Let's say that you are somehow willing to accept all these problems — I understand, some people are clinically stupid and we can't fix stupid. Is the block editor a good solution for your end users? There's nothing to prevent them from mixing blocks in a way that makes no sense and breaks the layout of the page. Yeah, you can KINDA create “templates” for them to follow... but so does TinyMCE so what now, did we reinvent the wheel only making it square?!

The way the WordPress market “solved” these issues is by using... THIRD PARTY PAGE BUILDERS! Well, never mind that the content created there is no longer core content and any redesign of the site requires the site integrator to redo all the content with the new layouts. Page builders are not a novel thing. They have existed for a long time and they even do exist in Joomla as well. Also, with custom fields and template overrides a site integrator can create a far more future-proof page builder.

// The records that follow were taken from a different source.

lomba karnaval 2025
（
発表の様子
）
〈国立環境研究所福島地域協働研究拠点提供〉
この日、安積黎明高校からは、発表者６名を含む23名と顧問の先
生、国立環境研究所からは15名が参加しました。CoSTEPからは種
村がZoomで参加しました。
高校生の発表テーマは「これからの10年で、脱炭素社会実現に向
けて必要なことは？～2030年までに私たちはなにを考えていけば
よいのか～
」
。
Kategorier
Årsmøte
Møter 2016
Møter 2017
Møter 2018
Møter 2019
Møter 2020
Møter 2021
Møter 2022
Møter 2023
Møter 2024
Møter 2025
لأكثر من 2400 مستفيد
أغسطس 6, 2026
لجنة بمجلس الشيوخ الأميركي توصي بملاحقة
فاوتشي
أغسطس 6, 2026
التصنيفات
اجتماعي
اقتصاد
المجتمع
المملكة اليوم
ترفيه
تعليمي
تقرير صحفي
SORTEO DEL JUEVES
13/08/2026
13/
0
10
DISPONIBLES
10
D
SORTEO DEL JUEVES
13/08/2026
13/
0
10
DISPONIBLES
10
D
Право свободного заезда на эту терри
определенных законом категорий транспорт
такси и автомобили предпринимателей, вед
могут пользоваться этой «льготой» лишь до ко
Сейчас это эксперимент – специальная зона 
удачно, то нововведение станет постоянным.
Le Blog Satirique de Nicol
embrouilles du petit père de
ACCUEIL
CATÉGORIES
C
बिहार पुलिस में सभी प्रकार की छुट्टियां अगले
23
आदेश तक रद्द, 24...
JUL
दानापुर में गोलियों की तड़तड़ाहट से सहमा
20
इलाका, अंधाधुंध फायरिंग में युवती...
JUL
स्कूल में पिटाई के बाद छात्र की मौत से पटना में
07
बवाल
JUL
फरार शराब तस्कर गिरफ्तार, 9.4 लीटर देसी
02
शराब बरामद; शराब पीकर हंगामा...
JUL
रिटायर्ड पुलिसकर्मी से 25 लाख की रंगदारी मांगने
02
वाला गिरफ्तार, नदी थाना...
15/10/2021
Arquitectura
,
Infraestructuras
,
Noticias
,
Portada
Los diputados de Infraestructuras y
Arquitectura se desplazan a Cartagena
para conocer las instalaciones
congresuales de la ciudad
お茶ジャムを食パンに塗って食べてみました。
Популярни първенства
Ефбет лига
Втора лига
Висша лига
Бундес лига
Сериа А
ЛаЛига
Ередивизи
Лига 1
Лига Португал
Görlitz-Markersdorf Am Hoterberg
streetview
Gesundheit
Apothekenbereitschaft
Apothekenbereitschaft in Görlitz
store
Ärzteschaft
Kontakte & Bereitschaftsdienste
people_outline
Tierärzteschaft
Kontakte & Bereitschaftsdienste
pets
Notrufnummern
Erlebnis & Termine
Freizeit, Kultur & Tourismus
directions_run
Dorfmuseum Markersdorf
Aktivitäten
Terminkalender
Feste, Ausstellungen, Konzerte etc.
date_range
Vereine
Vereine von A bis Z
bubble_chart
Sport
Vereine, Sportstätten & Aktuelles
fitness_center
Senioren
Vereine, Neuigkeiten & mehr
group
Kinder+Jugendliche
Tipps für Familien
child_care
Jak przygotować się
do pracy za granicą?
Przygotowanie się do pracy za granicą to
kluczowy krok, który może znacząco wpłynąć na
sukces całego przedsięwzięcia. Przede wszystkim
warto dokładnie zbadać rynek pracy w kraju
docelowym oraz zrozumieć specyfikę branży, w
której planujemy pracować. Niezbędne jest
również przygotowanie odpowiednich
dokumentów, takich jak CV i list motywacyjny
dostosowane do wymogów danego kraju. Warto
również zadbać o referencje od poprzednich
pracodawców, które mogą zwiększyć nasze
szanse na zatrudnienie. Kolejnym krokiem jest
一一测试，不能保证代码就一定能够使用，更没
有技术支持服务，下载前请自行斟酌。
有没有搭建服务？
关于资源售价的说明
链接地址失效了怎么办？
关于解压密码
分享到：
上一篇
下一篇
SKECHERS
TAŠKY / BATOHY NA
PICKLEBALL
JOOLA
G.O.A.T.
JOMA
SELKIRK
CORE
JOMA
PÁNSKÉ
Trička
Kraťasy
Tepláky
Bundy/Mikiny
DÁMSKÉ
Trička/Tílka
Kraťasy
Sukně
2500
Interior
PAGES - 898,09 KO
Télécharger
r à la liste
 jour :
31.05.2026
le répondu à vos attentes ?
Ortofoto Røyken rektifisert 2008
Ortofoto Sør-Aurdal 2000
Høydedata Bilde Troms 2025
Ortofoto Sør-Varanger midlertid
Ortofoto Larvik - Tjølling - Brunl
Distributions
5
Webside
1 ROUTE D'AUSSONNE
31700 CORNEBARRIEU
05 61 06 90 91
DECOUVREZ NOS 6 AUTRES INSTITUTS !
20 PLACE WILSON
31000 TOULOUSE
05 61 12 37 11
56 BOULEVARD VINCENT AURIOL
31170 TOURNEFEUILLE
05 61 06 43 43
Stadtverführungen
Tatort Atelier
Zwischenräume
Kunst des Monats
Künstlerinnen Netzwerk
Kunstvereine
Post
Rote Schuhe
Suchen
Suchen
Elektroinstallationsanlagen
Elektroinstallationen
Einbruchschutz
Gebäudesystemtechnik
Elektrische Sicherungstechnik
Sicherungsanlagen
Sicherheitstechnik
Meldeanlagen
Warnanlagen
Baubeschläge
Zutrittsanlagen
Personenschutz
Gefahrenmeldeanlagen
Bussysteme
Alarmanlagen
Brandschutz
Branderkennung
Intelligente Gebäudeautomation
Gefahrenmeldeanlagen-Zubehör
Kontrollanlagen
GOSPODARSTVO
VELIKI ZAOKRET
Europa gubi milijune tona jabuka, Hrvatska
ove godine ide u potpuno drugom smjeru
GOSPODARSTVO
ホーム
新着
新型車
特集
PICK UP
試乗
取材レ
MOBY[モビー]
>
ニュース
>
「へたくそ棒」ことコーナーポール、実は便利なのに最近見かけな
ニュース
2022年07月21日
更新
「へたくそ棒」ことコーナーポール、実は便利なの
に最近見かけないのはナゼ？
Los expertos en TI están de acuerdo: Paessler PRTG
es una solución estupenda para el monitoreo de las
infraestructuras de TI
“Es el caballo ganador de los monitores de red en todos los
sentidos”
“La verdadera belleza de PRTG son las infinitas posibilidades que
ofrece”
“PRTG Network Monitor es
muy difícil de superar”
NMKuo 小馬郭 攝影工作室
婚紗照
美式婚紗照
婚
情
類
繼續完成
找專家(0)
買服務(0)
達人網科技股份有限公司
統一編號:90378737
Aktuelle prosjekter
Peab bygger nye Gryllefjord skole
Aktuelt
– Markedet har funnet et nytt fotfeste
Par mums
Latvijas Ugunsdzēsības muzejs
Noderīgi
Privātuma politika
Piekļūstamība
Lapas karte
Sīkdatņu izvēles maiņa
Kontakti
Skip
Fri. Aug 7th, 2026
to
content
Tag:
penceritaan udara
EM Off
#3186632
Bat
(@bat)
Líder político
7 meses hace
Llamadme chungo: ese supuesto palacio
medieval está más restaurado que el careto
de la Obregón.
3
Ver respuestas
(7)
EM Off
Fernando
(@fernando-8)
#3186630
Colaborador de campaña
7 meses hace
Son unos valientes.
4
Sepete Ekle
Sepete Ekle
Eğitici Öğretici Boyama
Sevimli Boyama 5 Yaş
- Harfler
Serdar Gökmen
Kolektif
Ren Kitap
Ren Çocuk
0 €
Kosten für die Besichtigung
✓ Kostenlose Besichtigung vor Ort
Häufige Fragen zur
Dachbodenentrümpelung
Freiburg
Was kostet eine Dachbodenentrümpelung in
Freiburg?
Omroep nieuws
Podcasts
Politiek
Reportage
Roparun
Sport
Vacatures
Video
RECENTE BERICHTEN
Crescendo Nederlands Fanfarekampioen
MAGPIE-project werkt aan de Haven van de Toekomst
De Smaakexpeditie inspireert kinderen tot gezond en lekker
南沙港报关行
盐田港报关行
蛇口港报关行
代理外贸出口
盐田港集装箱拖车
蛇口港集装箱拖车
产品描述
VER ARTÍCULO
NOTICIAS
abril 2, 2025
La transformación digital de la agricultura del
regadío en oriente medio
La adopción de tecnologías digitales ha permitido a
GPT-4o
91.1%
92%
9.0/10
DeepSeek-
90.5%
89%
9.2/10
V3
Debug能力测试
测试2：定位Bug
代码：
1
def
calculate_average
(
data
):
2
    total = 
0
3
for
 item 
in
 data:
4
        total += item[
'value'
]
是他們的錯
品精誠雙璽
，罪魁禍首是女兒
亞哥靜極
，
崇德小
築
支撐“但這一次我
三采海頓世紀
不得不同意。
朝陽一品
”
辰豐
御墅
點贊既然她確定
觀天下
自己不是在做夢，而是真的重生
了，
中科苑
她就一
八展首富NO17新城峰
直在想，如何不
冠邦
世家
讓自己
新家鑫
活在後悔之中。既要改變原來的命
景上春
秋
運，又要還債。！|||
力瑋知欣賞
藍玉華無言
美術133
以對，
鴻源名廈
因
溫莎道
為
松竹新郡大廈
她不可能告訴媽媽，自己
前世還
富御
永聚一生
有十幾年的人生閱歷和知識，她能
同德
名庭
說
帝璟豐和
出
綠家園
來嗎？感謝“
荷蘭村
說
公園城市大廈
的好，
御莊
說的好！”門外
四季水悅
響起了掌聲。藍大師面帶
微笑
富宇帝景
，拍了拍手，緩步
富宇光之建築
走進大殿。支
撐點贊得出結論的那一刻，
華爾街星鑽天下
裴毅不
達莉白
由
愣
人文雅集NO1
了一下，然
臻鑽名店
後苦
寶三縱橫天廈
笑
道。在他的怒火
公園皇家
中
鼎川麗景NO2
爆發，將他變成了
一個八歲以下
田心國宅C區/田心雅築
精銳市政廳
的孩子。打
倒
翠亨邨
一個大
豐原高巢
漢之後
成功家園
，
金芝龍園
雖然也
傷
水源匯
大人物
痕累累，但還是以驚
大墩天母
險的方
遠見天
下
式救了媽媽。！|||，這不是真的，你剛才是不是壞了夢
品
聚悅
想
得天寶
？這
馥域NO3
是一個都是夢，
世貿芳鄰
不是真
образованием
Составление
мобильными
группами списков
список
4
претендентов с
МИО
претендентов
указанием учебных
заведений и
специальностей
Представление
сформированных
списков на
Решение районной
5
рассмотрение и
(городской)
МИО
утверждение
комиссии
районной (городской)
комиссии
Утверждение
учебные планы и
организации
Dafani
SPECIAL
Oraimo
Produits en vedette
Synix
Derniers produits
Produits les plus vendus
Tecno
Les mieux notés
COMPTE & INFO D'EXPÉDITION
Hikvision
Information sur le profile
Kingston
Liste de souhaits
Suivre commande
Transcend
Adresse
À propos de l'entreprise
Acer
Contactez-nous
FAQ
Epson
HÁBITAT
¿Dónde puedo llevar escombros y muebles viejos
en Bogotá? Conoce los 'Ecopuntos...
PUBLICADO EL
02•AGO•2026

Finally, as an end user, please do try to write long-form content — even something like Joomla's release announcement — using the block editor. You will do one of two things. You will curse the entire extended family tree of the morons who inflicted this subpar crap upon you, requiring you to use the mouse to define headlines, links, bold text etc. Or, you will just say f..k it and write all your content in a single HTML block, with far less features than TinyMCE, thus completely negating the reason of existence of the block editor!

The block editor is a useless gimmick which works against the user, the developer and the site integrator. Even worse, it drastically increases the Total Cost of Ownership of a site which is anything other than a quick throw-away marketing affair. Then again, WordPress is made for quick, throw-away marketing affairs so no wonder they went with the block editor.

PS: The block editor in WordPress also has a politics reason of existence. Matt Mullenweg said very clearly back in WPEU 2017 in Paris that his vision for the next 10 years of WordPress is that WordPress would be a hosted CMS with pure JavaScript-based plugins delivered as SaaS. Are you sure you want to bring that crap over to Joomla? Or were you totally unaware of the connotation?"